▶ _Your assignment_
Look below for the line holding "Hyrmaskiner i Lindesberg." and the line holding "3.200.000 đ". Transcribe exactly those lines and all lines between them, nothing more.

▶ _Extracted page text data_

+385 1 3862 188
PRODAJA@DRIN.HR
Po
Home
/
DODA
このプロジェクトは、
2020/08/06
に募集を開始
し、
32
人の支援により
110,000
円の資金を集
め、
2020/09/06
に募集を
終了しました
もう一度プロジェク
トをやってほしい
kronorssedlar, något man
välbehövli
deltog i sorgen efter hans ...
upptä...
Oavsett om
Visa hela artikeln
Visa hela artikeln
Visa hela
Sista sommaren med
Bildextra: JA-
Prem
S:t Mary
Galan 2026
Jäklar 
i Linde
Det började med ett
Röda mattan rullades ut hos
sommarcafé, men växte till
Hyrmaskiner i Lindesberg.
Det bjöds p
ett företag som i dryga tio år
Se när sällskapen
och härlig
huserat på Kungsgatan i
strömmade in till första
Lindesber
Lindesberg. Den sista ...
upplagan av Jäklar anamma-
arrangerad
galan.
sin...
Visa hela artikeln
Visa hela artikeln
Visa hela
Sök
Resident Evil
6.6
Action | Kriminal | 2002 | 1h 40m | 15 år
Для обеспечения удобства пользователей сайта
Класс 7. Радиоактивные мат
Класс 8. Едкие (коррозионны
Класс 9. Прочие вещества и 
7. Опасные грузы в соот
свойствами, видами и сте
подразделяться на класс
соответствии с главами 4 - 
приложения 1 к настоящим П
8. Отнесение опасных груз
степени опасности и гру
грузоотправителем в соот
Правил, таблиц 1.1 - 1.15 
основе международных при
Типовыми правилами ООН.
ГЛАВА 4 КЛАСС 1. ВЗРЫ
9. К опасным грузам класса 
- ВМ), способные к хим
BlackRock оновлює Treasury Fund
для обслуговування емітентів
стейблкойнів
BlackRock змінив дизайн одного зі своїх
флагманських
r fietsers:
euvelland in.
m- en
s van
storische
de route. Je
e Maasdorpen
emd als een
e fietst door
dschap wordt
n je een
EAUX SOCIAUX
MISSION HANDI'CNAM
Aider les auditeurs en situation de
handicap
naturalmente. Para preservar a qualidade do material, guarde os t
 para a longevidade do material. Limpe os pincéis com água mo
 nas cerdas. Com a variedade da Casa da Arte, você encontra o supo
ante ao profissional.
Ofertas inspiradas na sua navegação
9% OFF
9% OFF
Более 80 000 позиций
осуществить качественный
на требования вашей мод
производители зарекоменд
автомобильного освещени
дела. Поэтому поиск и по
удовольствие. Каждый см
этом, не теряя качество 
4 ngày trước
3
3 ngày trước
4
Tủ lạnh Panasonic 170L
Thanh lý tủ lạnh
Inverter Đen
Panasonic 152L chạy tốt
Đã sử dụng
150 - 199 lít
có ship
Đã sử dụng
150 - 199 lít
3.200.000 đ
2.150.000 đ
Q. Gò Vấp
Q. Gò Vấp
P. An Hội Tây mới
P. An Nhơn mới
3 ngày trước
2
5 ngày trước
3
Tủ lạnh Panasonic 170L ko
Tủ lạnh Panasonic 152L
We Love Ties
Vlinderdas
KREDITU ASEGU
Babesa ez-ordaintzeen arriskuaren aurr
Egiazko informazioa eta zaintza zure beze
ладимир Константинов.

▶ _Response to this task_
Hyrmaskiner i Lindesberg.
Det bjöds p
ett företag som i dryga tio år
Se när sällskapen
och härlig
huserat på Kungsgatan i
strömmade in till första
Lindesber
Lindesberg. Den sista ...
upplagan av Jäklar anamma-
arrangerad
galan.
sin...
Visa hela artikeln
Visa hela artikeln
Visa hela
Sök
Resident Evil
6.6
Action | Kriminal | 2002 | 1h 40m | 15 år
Для обеспечения удобства пользователей сайта
Класс 7. Радиоактивные мат
Класс 8. Едкие (коррозионны
Класс 9. Прочие вещества и 
7. Опасные грузы в соот
свойствами, видами и сте
подразделяться на класс
соответствии с главами 4 - 
приложения 1 к настоящим П
8. Отнесение опасных груз
степени опасности и гру
грузоотправителем в соот
Правил, таблиц 1.1 - 1.15 
основе международных при
Типовыми правилами ООН.
ГЛАВА 4 КЛАСС 1. ВЗРЫ
9. К опасным грузам класса 
- ВМ), способные к хим
BlackRock оновлює Treasury Fund
для обслуговування емітентів
стейблкойнів
BlackRock змінив дизайн одного зі своїх
флагманських
r fietsers:
euvelland in.
m- en
s van
storische
de route. Je
e Maasdorpen
emd als een
e fietst door
dschap wordt
n je een
EAUX SOCIAUX
MISSION HANDI'CNAM
Aider les auditeurs en situation de
handicap
naturalmente. Para preservar a qualidade do material, guarde os t
 para a longevidade do material. Limpe os pincéis com água mo
 nas cerdas. Com a variedade da Casa da Arte, você encontra o supo
ante ao profissional.
Ofertas inspiradas na sua navegação
9% OFF
9% OFF
Более 80 000 позиций
осуществить качественный
на требования вашей мод
производители зарекоменд
автомобильного освещени
дела. Поэтому поиск и по
удовольствие. Каждый см
этом, не теряя качество 
4 ngày trước
3
3 ngày trước
4
Tủ lạnh Panasonic 170L
Thanh lý tủ lạnh
Inverter Đen
Panasonic 152L chạy tốt
Đã sử dụng
150 - 199 lít
có ship
Đã sử dụng
150 - 199 lít
3.200.000 đ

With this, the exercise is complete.